Lingga, Potretnusantara.id – Muncul nama pemain muda seorang pemuda asal Kabupaten Lingga, Muhammad Ramadhan Sananta, yang melambungkan namanya sebagai striker timnas Sepak Bola Indonesia, tentunya tidak saja telah melahirkan striker lokal handalan baru nasional tetapi juga telah ikut mengharumkan nama Kabupaten dan Provinsi dimana Sananta dilahirkan.
Tokoh Masyarakat Kabupaten Lingga, Muhammad Ishak mengatakan, ditambah lagi setiap kali sang striker tesebut berhasil mempersembahkan golnya sang komentator acap kali mengelu-elukan lengkap dengan nama daerah asalnya, walaupun kadang selalu keliru menyebut nama Provinsi, seringkali menyebut Riau dan bukannya Kepulauan Riau.
“Karena itu kehadiran Sananta dikancah sepak bola nasional telah ikut mengenalkan lebih luas nama Kabupaten Lingga dan Provinsi Kepri, yang sebelumya barangkali mungkin banyak masyarakat lndonesia yang belum tahu,” kata Muhammad Ishak yang merupakan mantan Kepala Dinas Kebudayaan Kabupaten Lingga ini, Senin (8/5/2023).

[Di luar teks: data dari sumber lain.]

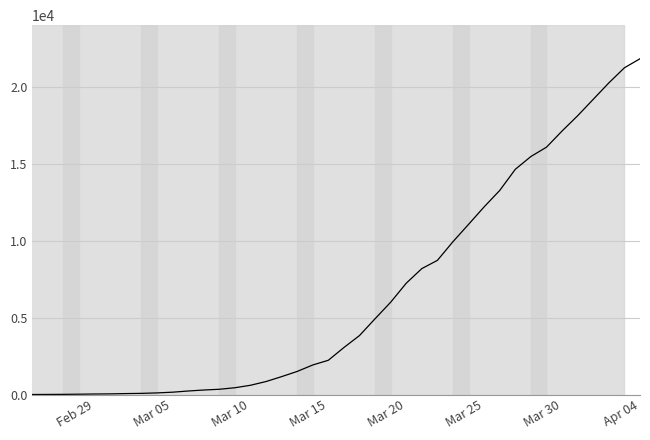

What is the greatest value displayed?

21812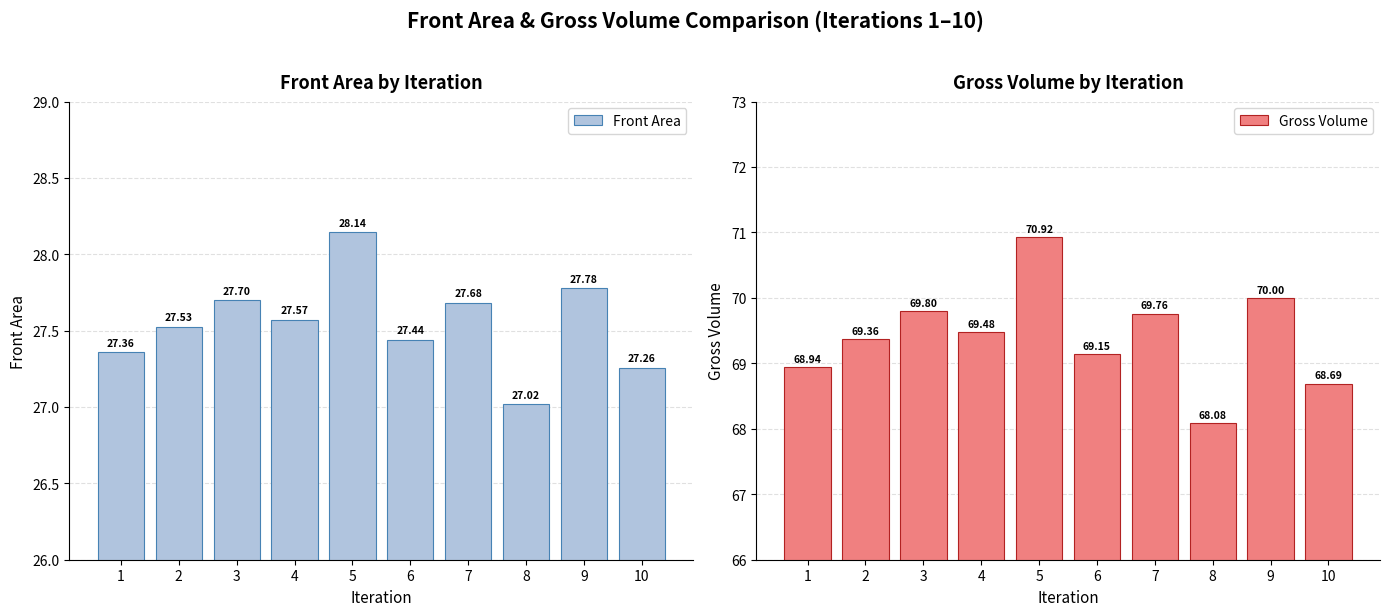

Reading right to left, list all the values displayed in this chart.

Front Area: 27.3	27.8	27.0	27.7	27.4	28.1	27.6	27.7	27.5	27.4
Gross Volume: 68.7	70.0	68.1	69.8	69.1	70.9	69.5	69.8	69.4	68.9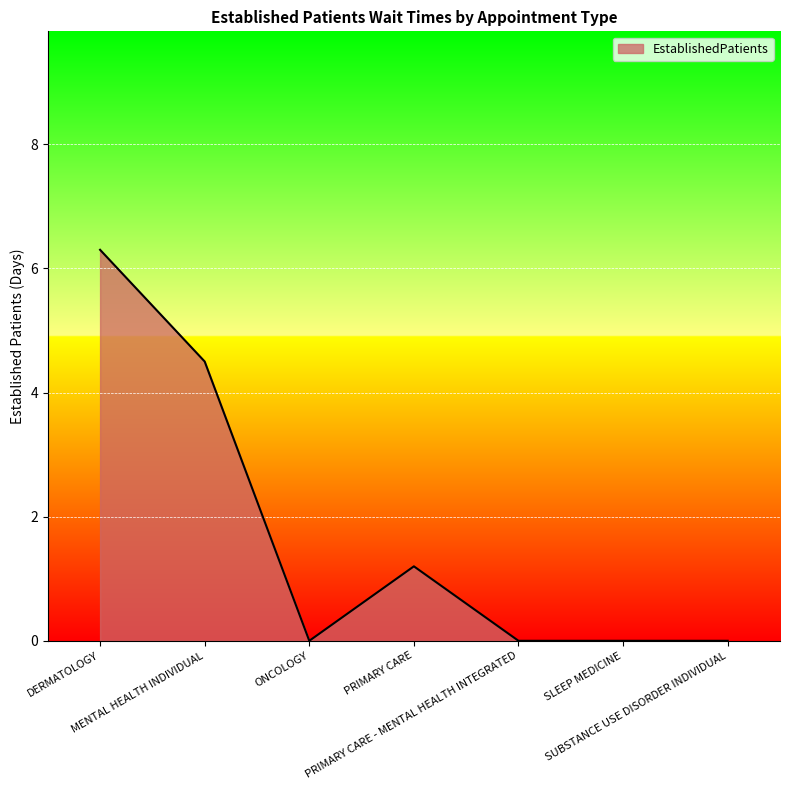

Count the number of data series in this chart.

1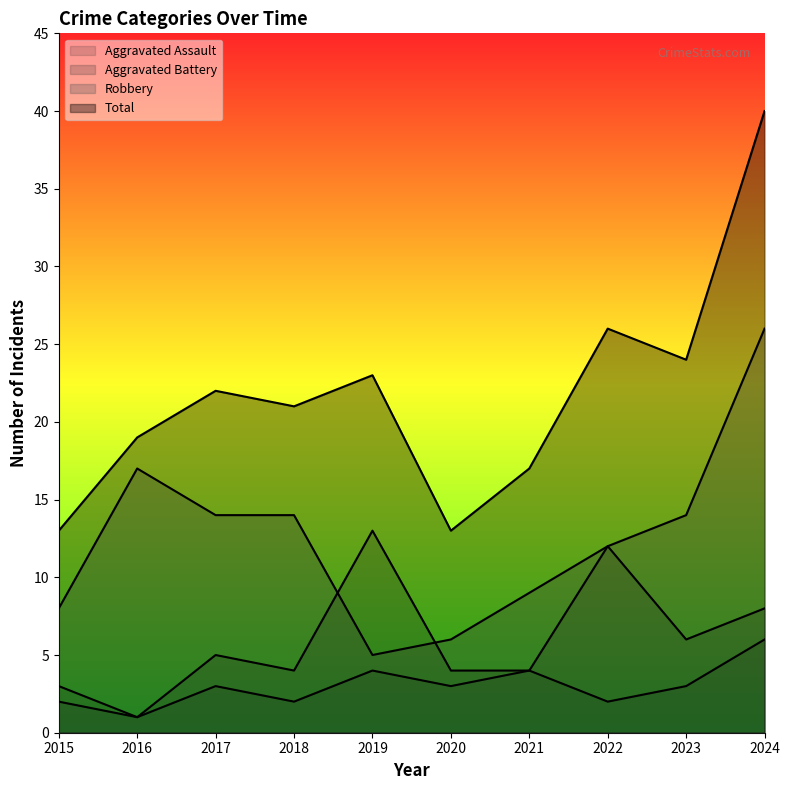

What is the smallest value displayed?

1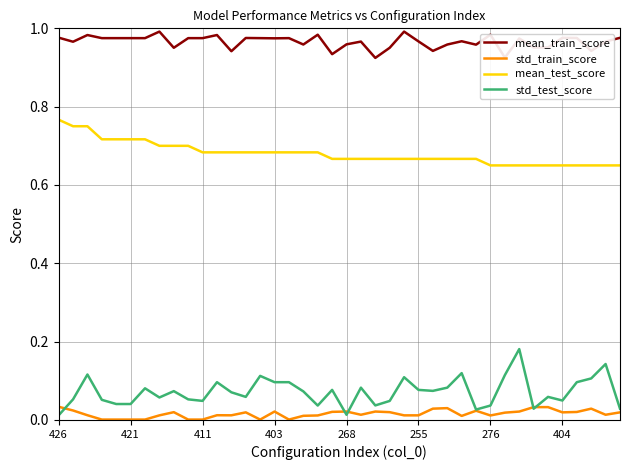

True or false: std_train_score and mean_test_score intersect in this chart.

False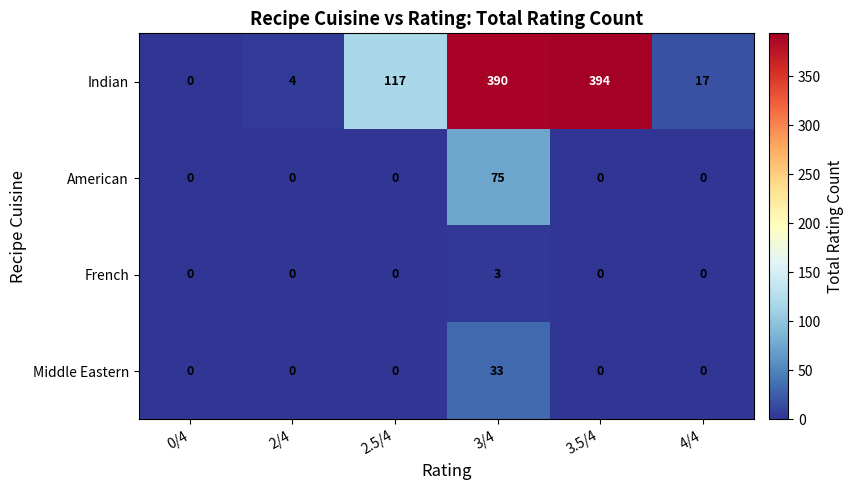

Read the Indian value at 3.5/4.

394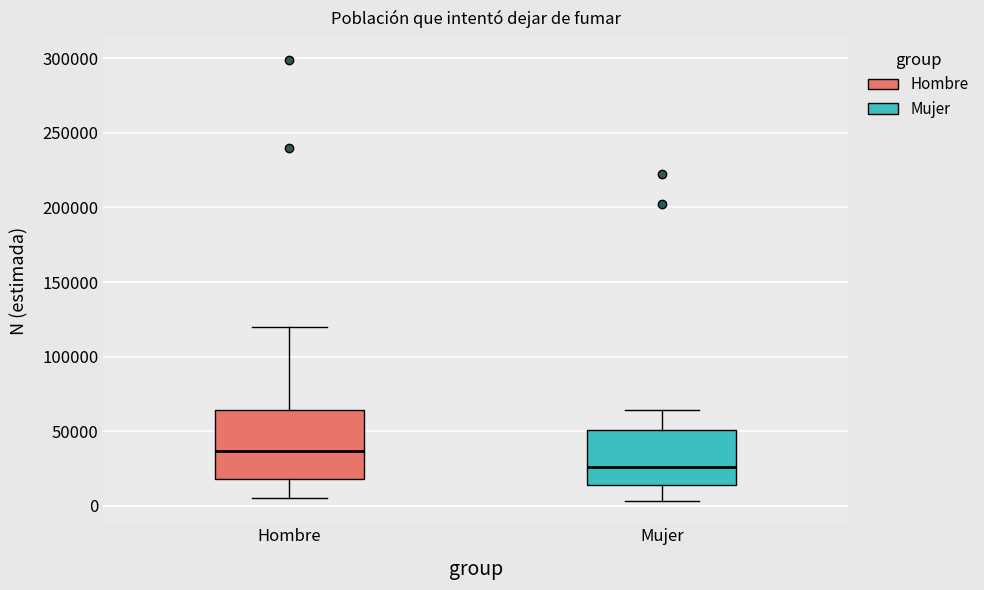

Reading left to right, transcribe this box plot: for each box, give where its median line is, the range the box spans, and where its two whiskers end, as read against the y-axis. The values are not printed on the chart, so give them approximately, as read against the axis.

Hombre: median 35000, box 20000 to 65000, whiskers 5000 to 120000
Mujer: median 25000, box 15000 to 50000, whiskers 5000 to 65000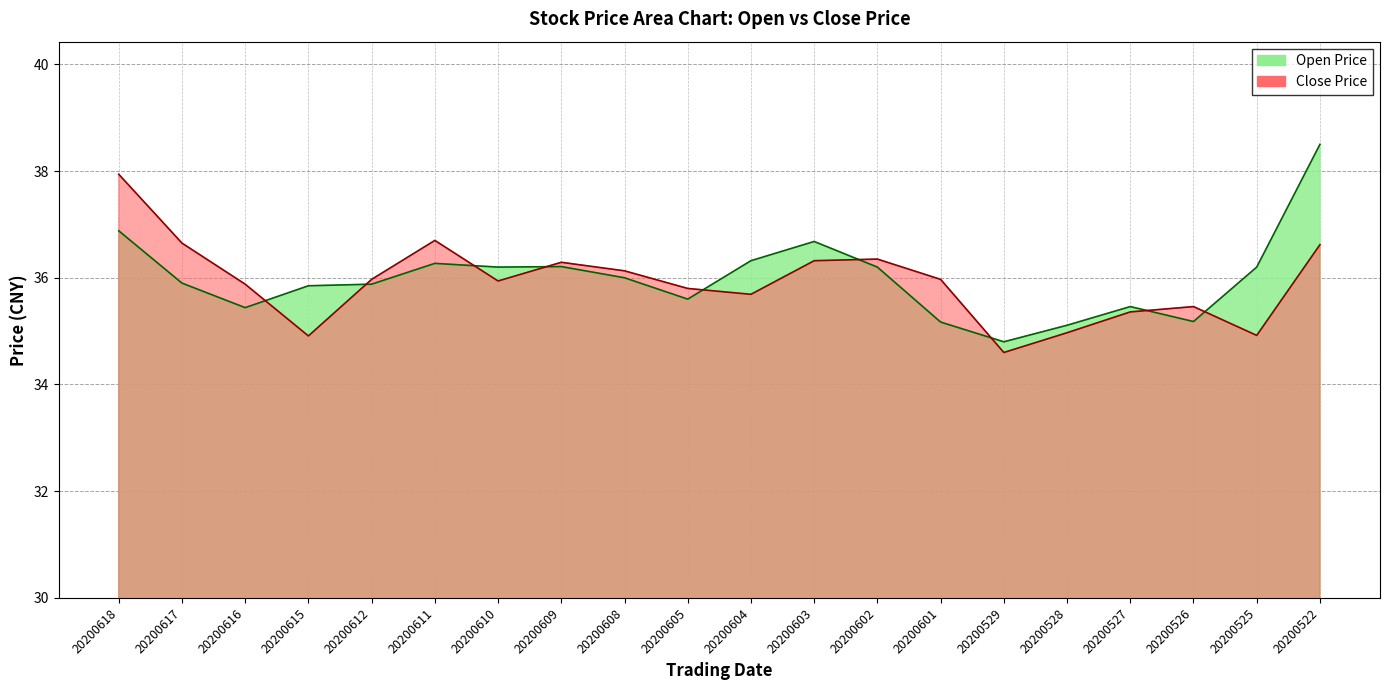

Reading right to left, extract all data points from this chart.

Open Price: 38.5	36.2	35.2	35.5	35.1	34.8	35.2	36.2	36.7	36.3	35.6	36.0	36.2	36.2	36.3	35.9	35.9	35.4	35.9	36.9
Close Price: 36.6	34.9	35.5	35.4	35.0	34.6	36.0	36.4	36.3	35.7	35.8	36.1	36.3	35.9	36.7	36.0	34.9	35.9	36.6	37.9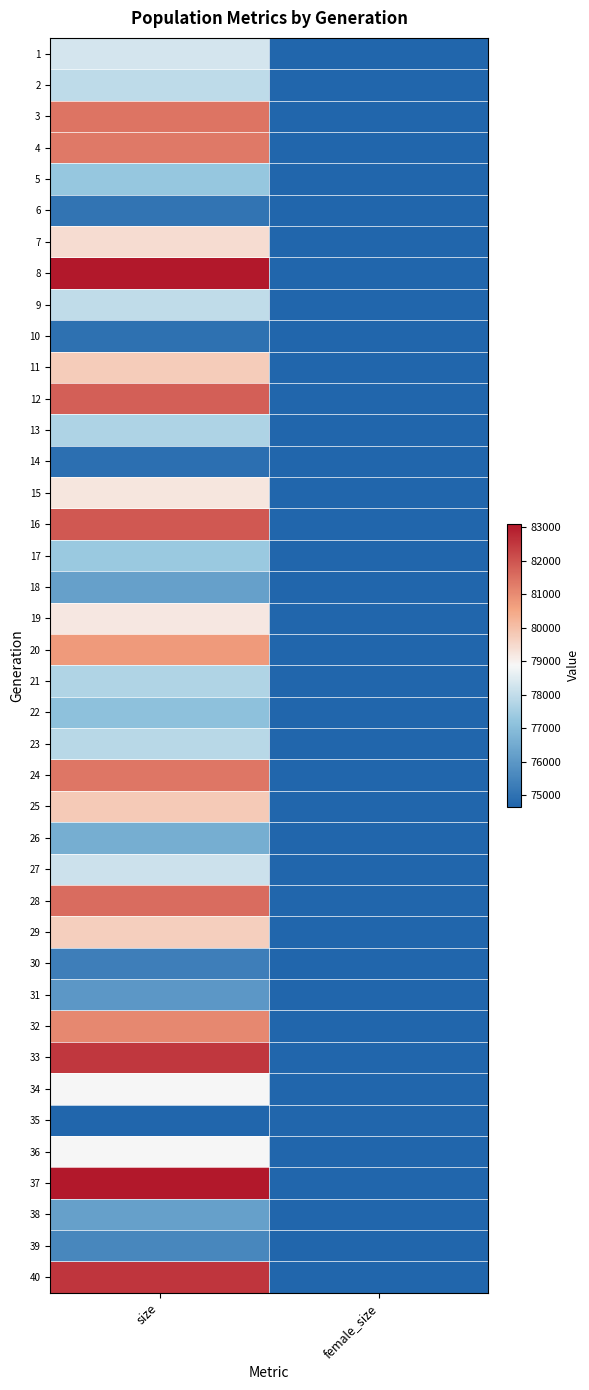

Reading left to right, what are all the values shown in this chart?

1: size=78303	female_size=49152
2: size=77939	female_size=49083
3: size=81425	female_size=51080
4: size=81323	female_size=51305
5: size=77275	female_size=49362
6: size=75059	female_size=48238
7: size=79424	female_size=50180
8: size=83091	female_size=51954
9: size=77974	female_size=49623
10: size=74960	female_size=48543
11: size=79750	female_size=50720
12: size=81774	female_size=51539
13: size=77684	female_size=49391
14: size=74944	female_size=48486
15: size=79218	female_size=50514
16: size=81928	female_size=51476
17: size=77325	female_size=49208
18: size=76229	female_size=48914
19: size=79173	female_size=50397
20: size=80723	female_size=50770
21: size=77691	female_size=49453
22: size=77121	female_size=49271
23: size=77842	female_size=49674
24: size=81386	female_size=51035
25: size=79789	female_size=50343
26: size=76573	female_size=49033
27: size=78152	female_size=50038
28: size=81549	female_size=51402
29: size=79680	female_size=50434
30: size=75335	female_size=48390
31: size=76005	female_size=48746
32: size=81054	female_size=50829
33: size=82513	female_size=51546
34: size=78868	female_size=49931
35: size=74656	female_size=48190
36: size=78858	female_size=50238
37: size=83084	female_size=52053
38: size=76229	female_size=48541
39: size=75562	female_size=48398
40: size=82546	female_size=52023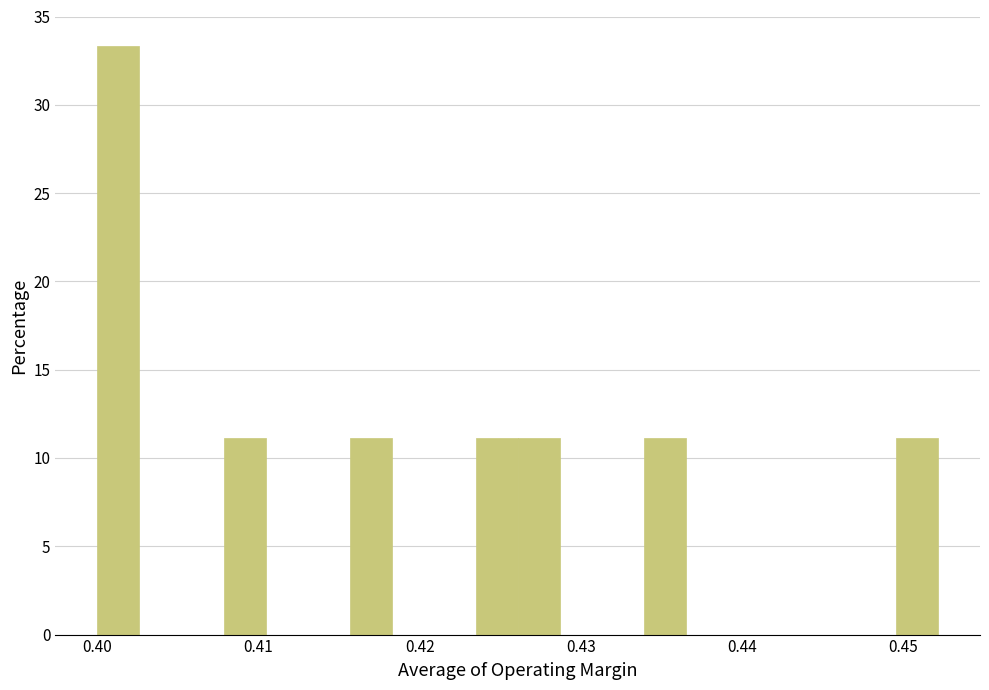

Around what value on the x-axis is the tallest bar? Give the approximate position of its centre, as read against the axis.

0.401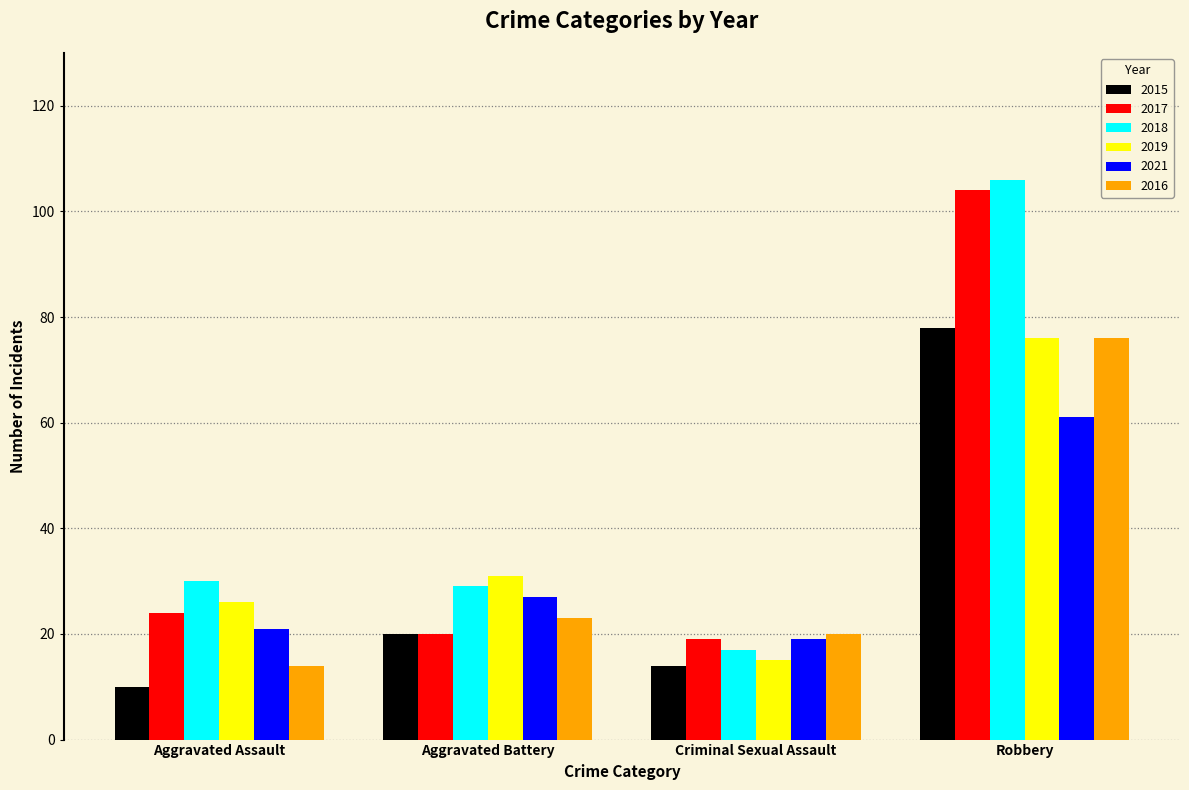

Count the number of data series in this chart.

6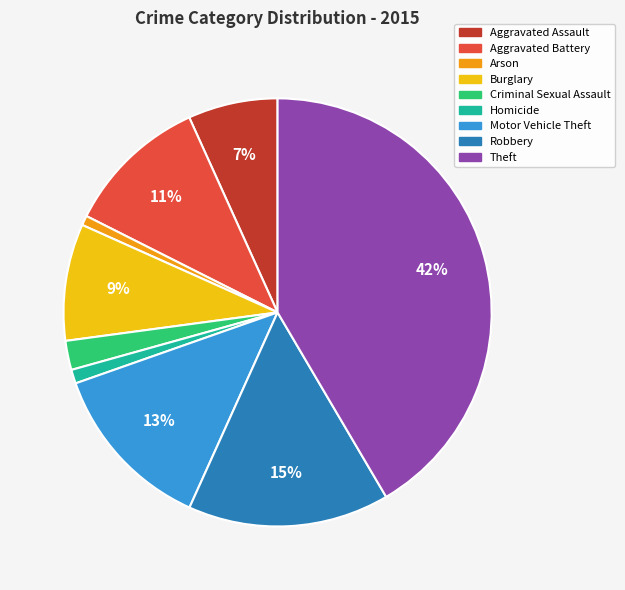

Between Burglary and Homicide, which is larger?

Burglary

Pria yang juga pernah menjabat sebagai Ketua Lembaga Adat Melayu (LAM) Kepri Kabupaten Lingga ini menjelaskan, menjelmanya nama Muhamad Ramadhan Sananta sebagai salah satu striker handalan nasional saat ini, telah memecahkan kebuntuan para coach untuk mencari striker nasional asli orang Indonesia.
Ishak menambahkan, kehadirannya cukup fenomenal, karena perkembangannya tidak melalui tahapan umur seperti U 16, 17 Nasional dan seterusnya, karena itu semuanya dan terutama Pemerintah Kabupaten Lingga dan Pemerintah Provinsi Kepri, harus mensyukuri sekaligus bangga dengan kehadiran Sananta di kancah pesepakbolaan nasional.
“Apalagi sepengatahuan saya sejak Indonesia merdeka, mungkin baru saat ini, ada anak jati diri orang melayu di Kepri atau mungkin juga di Riau dapat bermain di Timnas untuk itu, kehadiran Sananta telah menjadi orang pertama dalam catatan sejarah bagi dunia olahraga sepak bola di Kepri,” terang Ishak.
Ishak juga mengatakan, semua tau untuk masuk di Timnas bukan perkara mudah apalagi menjadi striker, karena itu secara pribadi kalau boleh menyarankan kepada Pemkab Lingga maupun Pemprov Kepri, sudah sewajarnya memberikan apresiasi dan penghargaan kepada Sananta atas kerja keras, jerih payah dan prestasinya, yang sangat luar biasa tidak saja telah mengharumkan nama indonesia dan klubnya, tetapi juga nama provinsi dan kabupaten dimana sananta lahir dan dibesarkan.
“Memberikan apresiasi dan penghargaan seperti daerah-daerah lain lakukan terhadap masyarakatnya yang berprestasi, penting sekali dilakukan karena tidak saja menghargai atas kerja keras dan prestasi yang dicapai, tetapi juga untuk memotivasi, supaya akan lebih banyak lagi lahir Sananta-sannta baru di negeri Bunda Tanah Melayu”. ujarnya. (Resky/tbn).